Symptomatic, non-fatal DVT occurred in 12 patients (2.7%) in the tinzaparin arm and 24 (5.3%) in the warfarin arm (HR=0.48, P=0.04). Symptomatic, non-fatal PE occurred in 3 patients (0.7%) and 2 patients (0.4%), respectively. And fatal PE occurred in 17 patients (3.8%) in each arm (HR=0.96).
“We were clearly disappointed that our primary efficacy outcome did not achieve statistical significance,” Dr Lee said. “But our sample size was based on an estimated recurrent [VTE] rate of 12.6% in the warfarin group, and we only saw a 10% [sic] recurrence. So, basically, our study was slightly underpowered to achieve statistical significance.”
“I think that, given the symptomatic DVT results, as well as the per-protocol analysis, in additon to all the previous data on low-molecular-weight heparin, this is still very strong confirmatory data that low-molecular-weight heparin is more effective than warfarin therapy in treating cancer patients with thrombosis.”
Safety and mortality
The primary safety endpoint was major bleeding, which occurred in 2.9% of patients in the tinzaparin arm and 2.6% in the warfarin arm (HR=0.89).
The rate of clinically relevant, non-major bleeding was 11.1% and 16.2%, respectively (HR=0.69, P=0.03).

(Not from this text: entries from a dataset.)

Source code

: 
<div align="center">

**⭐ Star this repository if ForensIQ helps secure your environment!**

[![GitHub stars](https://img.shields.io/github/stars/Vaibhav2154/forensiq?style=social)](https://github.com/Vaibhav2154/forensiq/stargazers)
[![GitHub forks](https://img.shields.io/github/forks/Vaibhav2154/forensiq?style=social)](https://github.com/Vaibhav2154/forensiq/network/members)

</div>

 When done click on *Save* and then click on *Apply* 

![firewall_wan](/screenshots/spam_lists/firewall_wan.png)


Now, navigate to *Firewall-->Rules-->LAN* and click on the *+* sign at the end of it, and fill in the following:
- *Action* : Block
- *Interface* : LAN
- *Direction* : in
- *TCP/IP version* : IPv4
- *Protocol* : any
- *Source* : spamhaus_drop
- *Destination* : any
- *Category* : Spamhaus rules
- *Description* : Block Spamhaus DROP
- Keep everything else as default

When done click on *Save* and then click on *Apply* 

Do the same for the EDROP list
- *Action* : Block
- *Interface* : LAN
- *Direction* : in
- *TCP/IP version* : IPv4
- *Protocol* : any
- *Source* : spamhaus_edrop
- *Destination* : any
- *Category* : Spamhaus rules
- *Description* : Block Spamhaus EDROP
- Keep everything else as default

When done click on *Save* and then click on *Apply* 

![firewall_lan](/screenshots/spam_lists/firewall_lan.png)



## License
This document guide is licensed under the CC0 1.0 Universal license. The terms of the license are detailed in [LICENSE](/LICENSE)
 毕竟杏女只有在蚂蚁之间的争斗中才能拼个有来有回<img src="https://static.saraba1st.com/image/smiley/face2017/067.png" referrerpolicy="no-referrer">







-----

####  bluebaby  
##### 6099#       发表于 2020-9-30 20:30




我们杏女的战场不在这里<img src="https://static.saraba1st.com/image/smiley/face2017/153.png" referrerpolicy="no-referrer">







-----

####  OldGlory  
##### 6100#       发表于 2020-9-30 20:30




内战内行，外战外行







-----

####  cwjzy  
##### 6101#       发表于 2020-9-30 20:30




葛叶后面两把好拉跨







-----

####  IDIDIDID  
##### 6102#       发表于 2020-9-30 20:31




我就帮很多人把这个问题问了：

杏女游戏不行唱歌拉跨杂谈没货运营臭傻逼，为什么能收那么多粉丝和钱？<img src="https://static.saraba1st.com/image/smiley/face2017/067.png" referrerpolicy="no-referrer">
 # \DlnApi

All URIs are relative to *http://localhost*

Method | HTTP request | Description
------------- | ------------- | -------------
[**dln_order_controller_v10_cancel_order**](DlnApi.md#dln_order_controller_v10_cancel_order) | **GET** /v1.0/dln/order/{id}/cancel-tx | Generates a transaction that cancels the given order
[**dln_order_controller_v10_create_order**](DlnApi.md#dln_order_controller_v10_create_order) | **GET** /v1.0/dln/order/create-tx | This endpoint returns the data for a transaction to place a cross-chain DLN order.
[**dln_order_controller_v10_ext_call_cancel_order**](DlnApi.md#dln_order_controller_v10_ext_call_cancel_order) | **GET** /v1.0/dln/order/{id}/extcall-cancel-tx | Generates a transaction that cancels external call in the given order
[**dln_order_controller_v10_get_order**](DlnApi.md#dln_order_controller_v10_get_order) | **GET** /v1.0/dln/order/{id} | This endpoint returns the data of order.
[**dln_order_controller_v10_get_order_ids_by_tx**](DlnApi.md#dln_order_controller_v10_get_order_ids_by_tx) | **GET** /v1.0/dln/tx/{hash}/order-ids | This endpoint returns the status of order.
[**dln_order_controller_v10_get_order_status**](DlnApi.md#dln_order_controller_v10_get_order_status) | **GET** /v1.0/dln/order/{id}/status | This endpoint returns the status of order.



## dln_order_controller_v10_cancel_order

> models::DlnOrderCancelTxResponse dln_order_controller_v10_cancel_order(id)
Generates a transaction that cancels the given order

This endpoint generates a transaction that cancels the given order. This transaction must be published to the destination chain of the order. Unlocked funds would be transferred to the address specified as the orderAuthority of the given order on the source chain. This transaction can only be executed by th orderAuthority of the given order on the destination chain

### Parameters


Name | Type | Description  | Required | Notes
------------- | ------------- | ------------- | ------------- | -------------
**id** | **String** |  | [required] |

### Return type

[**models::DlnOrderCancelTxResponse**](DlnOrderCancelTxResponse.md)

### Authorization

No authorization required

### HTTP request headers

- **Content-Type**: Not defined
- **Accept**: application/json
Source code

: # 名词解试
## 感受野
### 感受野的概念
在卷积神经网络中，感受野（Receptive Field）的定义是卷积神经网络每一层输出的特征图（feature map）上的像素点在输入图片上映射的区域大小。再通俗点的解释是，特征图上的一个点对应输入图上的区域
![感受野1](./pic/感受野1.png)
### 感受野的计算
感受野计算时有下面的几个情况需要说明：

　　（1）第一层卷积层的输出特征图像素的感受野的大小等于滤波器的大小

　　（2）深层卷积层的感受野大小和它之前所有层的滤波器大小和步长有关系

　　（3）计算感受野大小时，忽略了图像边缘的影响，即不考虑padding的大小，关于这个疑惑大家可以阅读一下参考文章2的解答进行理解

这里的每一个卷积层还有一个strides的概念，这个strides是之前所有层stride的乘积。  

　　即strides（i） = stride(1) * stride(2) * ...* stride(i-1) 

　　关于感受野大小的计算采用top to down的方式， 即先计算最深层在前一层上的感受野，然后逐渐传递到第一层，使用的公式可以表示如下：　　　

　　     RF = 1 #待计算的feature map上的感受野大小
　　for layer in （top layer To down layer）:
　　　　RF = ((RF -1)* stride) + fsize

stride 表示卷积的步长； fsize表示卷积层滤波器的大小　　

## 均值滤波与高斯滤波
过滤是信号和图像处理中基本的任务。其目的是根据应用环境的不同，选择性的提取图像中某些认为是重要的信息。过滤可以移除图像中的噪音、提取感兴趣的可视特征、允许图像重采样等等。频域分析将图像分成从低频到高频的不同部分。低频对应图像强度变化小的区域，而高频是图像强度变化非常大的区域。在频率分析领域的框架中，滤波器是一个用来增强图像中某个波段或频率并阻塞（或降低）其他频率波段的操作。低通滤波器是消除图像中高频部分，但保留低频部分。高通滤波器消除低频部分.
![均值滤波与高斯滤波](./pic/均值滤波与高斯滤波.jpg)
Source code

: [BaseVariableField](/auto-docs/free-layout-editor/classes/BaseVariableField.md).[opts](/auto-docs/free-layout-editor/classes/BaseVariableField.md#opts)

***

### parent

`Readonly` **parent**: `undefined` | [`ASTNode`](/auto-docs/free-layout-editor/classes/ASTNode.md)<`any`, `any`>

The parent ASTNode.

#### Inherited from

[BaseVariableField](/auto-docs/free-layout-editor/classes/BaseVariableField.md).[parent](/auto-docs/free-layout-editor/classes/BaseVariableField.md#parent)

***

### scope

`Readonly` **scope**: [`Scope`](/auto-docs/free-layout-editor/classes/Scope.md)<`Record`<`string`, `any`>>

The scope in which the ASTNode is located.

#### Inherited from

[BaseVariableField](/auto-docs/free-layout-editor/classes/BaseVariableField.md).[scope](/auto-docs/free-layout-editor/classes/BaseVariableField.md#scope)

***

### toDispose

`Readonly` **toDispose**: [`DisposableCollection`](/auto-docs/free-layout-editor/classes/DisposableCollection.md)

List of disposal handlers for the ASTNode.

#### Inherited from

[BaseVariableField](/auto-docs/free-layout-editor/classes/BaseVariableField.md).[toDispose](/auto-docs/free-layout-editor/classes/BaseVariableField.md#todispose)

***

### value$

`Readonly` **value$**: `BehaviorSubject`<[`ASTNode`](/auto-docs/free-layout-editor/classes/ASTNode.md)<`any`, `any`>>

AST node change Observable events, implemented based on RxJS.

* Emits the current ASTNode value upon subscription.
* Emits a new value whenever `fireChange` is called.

“Tinzaparin reduced the rate of clinically relevant, non-major bleeding by 31%,” Dr Lee noted.
On the other hand, there was no significant difference between the arms with regard to 180-day overall mortality, which was 34.2% in the tinzaparin arm and 32.3% in the warfarin arm (HR=1.08).
This research was sponsored by LEO Pharma, the company developing tinzaparin (Innohep).
*Information in the abstract differs from that presented at the meeting.